Adultismus ist kein individuelles Fehlverhalten, sondern tief in vielen Strukturen des Kita-Alltags verankert – gerade auch in Projekten.

Adultistische Strukturen in Kita-Projekten erkennen

In der Projektarbeit zeigt sich Adultismus z. B. so:

-Themen werden ohne Mitbestimmung der Kinder vorgegeben
-Inhalte orientieren sich an Wünschen oder Erwartungen der Eltern/Träger
-
Zeitrahmen und Abläufe werden nicht kindgerecht gestaltet
-Kinder werden zu bestimmten Rollen gedrängt, z. B. für eine Theateraufführung
-Der Fokus liegt auf Ergebnisorientierung statt Prozessqualität

Die eigentliche Idee von Projektarbeit – die Beteiligung der Kinder – wird damit oft konterkariert.

Typische adultistische Muster bei Aufführungen und Angeboten

Ein besonders anschauliches Beispiel für adultistische Gestaltung ist die Vorbereitung von Aufführungen, Feiern oder Elternabenden. Häufig passiert dabei Folgendes:

-Die Erzieher*innen wählen das Thema, schreiben das „Drehbuch“ und teilen Rollen zu
-Kinder sollen Gedichte aufsagen, Lieder singen oder Tänze aufführen, die nicht aus ihrer Lebenswelt stammen
-
Das Hauptziel ist ein „schönes Ergebnis“ für die Eltern – nicht der Prozess, in dem Kinder sich einbringen können
-Unsichere, zurückhaltende Kinder werden überredet oder gedrängt, mitzuwirken

Dabei entsteht oft ein Bild von Bildung, das Kindern wenig zutraut – und vor allem Erwachsene zufriedenstellen soll.
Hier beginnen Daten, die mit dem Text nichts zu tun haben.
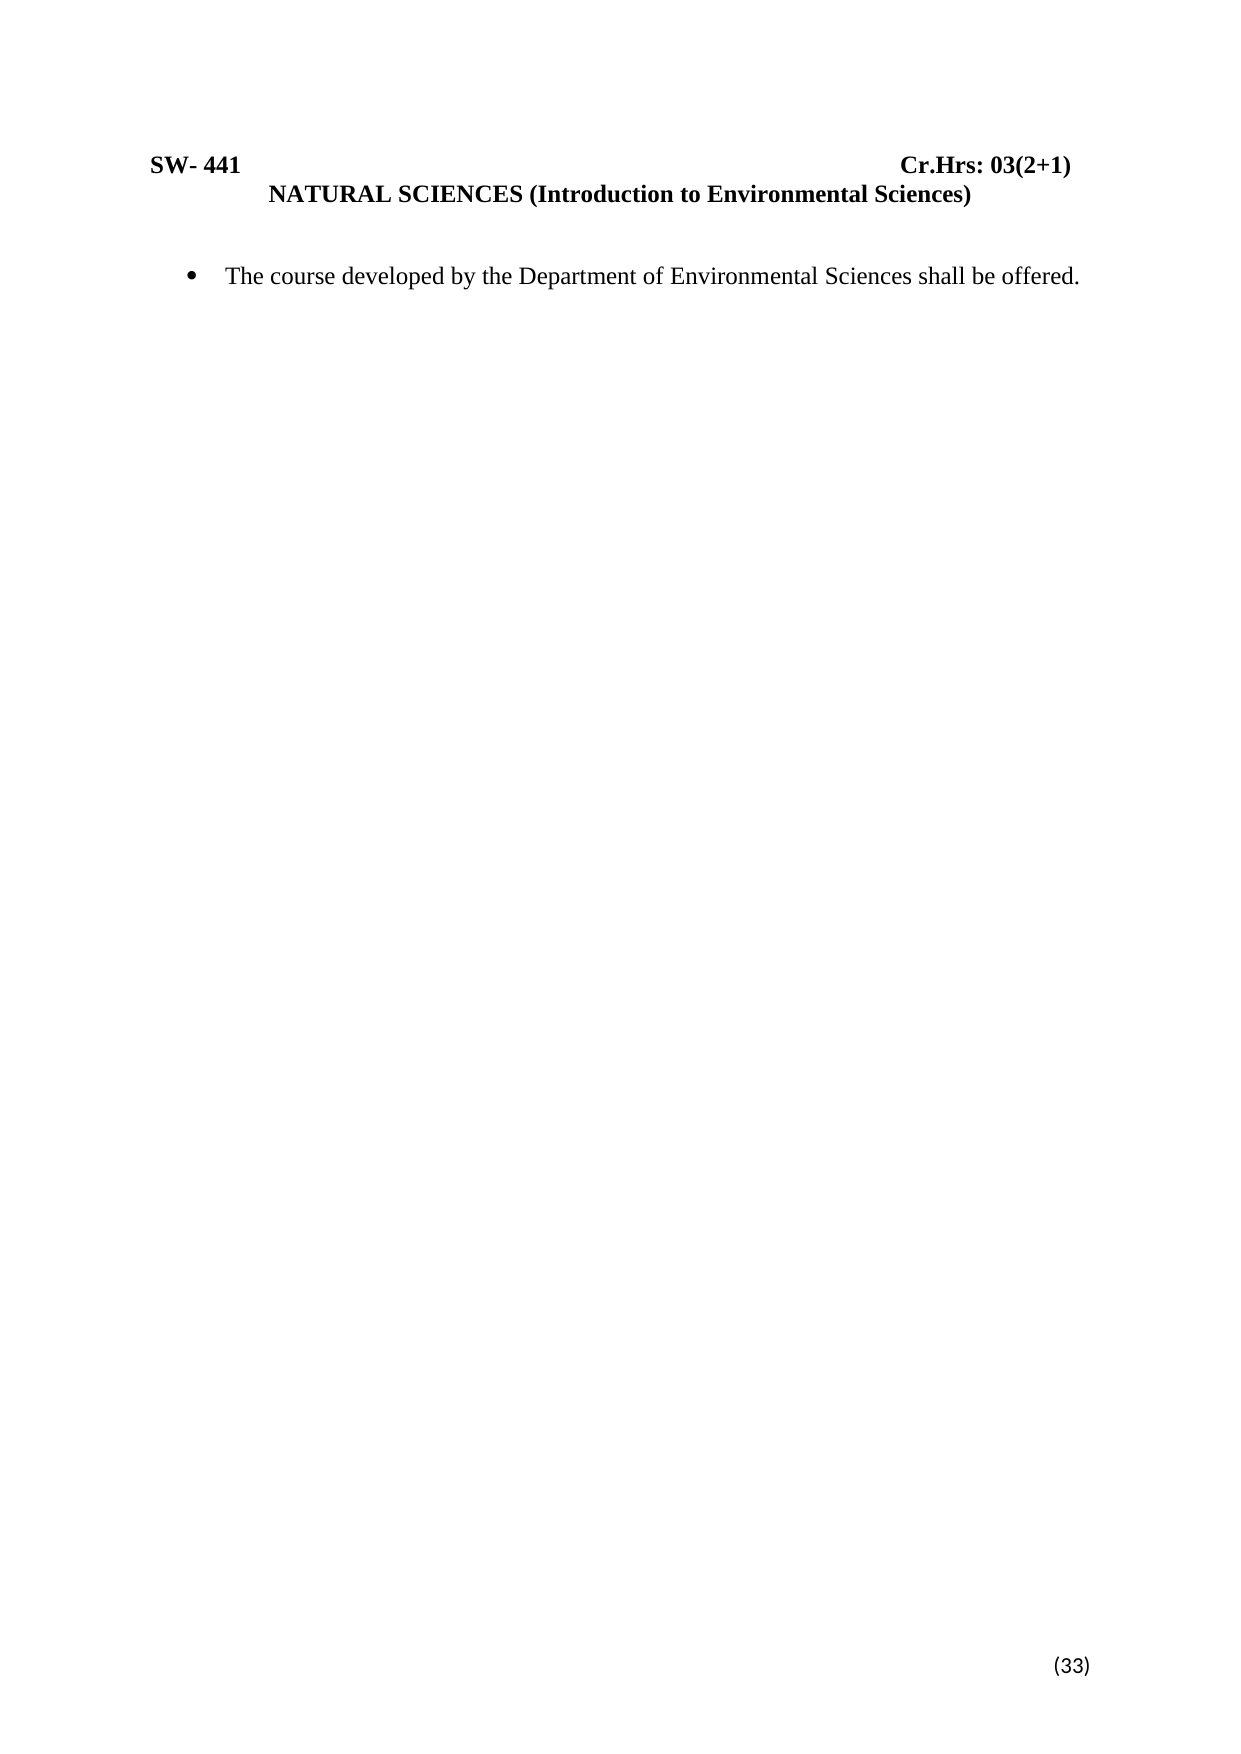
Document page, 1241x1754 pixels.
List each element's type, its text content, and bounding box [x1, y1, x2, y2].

Die Folgen: Kinder werden zu Statisten

Wenn Kinder in Projekten kaum mitbestimmen dürfen, führt das zu:

-Weniger Selbstwirksamkeit und Beteiligung
-Frustration, Langeweile oder Rückzug
-
Rollenstereotype und Leistungsdruck, z. B. beim „schönen Auftritt“
-Kindern wird vermittelt, dass ihre Ideen und Gefühle zweitrangig sind

So wird die Chance vertan, Kinder als kompetente Akteur*innen ernst zu nehmen – was dem pädagogischen Auftrag widerspricht.

Beteiligung statt Bevormundung: Ein Perspektivwechsel

Ein bewusster Umgang mit Adultismus bedeutet, die Perspektive der Kinder konsequent einzubeziehen:

-Projekte entstehen aus den Themen der Kinder 
Erzieherinnen verstehen sich als **Begleiterinnen**, nicht als Regisseur*innen
-Aufführungen dürfen authentisch, unperfekt und offen sein
-Angebote sind wahlfrei, flexibel und kindgerecht

Es geht nicht darum, Kindern alles zu überlassen – sondern ihnen echte Mitbestimmung auf Augenhöhe zu ermöglichen.
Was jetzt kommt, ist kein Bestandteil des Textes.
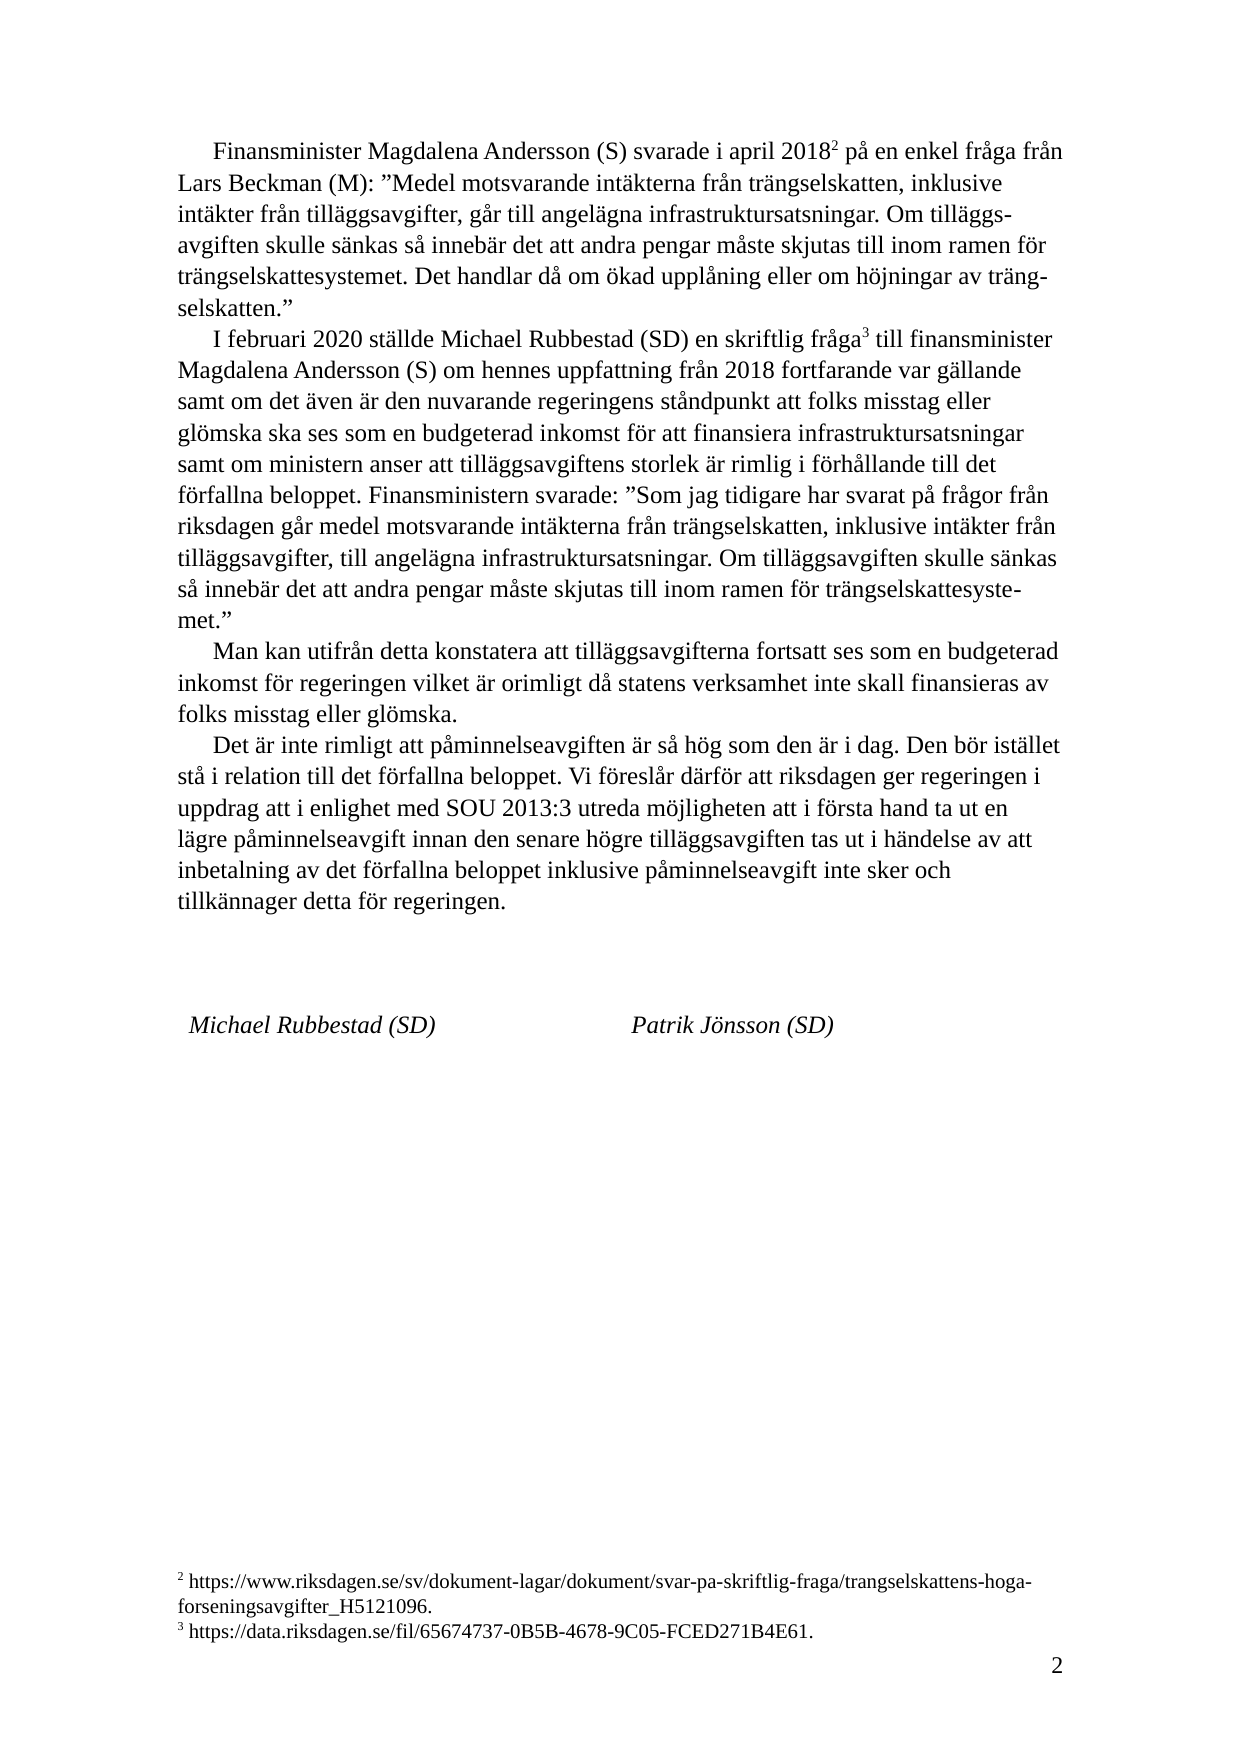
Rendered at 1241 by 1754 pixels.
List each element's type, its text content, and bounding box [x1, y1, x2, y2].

Gute Projektarbeit braucht Mitbestimmung

Partizipative Projektarbeit bedeutet:

-Kinder wählen Themen, Rollen und Materialien mit aus
-Zeit und Raum passen sich kindlichen Bedürfnissen an
-Erwachsene stellen Fragen statt Vorgaben
-
Prozesse stehen im Mittelpunkt, nicht das perfekte Ergebnis
-Reflexion gehört dazu: Was war für die Kinder wichtig? Was wollen sie anders?

So entstehen Projekte, die bedeutsam, lebendig und kindgerecht sind – und die echte Bildungsprozesse anstoßen.

Fazit

Adultismus in der Kita zeigt sich oft dort, wo Erwachsene das Sagen haben – und Kinder sich anpassen müssen. Gerade in der Projektgestaltung lohnt es sich, die eigene Haltung kritisch zu hinterfragen: Dürfen Kinder mitentscheiden, mitgestalten, mitwirken? Oder erfüllen sie nur Erwartungen von außen?

Wer Kinder ernst nimmt, muss ihnen Raum geben – für eigene Ideen, Entscheidungen und Ausdrucksformen. Nur so wird die Kita zum Ort gelebter Demokratie und echter Teilhabe.